- **Activity**
From the listing below, retype exactly the line holding "(621, 1119) none", the line holding "(553, 1201) none", and the lines between them; skip everything else.

*** Stored data Section Begins ***

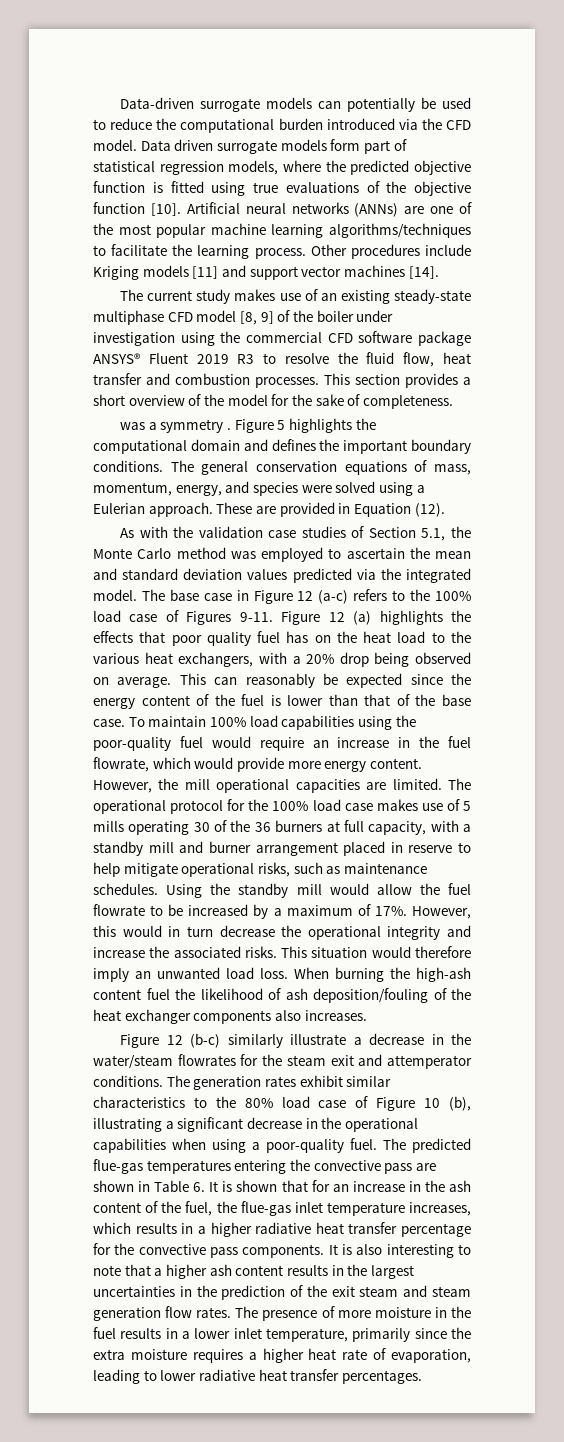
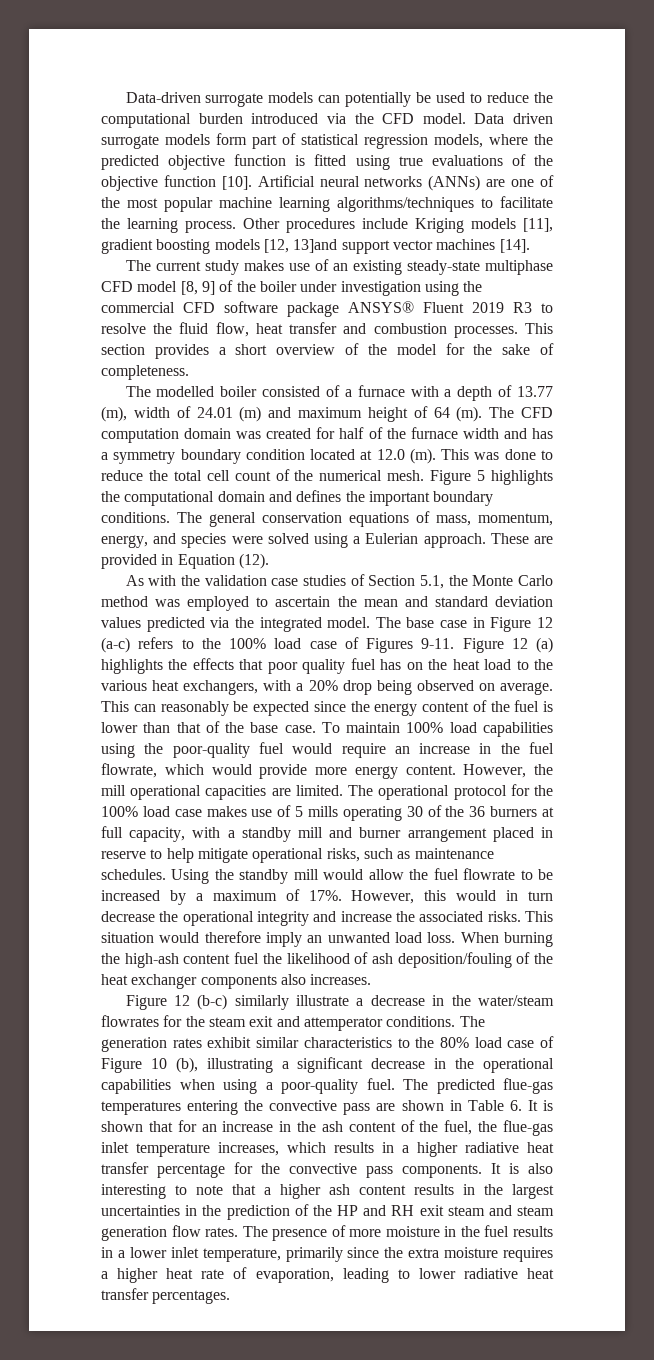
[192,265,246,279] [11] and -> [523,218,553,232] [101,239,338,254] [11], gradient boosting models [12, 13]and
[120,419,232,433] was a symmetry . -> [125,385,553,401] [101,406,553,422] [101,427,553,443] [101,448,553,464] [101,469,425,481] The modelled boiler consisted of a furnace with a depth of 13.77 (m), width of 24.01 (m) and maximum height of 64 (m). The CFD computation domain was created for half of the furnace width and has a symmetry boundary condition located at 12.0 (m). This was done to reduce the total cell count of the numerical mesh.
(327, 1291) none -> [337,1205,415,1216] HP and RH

*** Stored data Section Ends ***
*** Stored data Section Begins ***

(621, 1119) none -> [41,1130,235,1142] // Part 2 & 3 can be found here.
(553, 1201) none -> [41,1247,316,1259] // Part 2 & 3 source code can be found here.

*** Stored data Section Ends ***

- **Result of the task**
(621, 1119) none -> [41,1130,235,1142] // Part 2 & 3 can be found here.
(553, 1201) none -> [41,1247,316,1259] // Part 2 & 3 source code can be found here.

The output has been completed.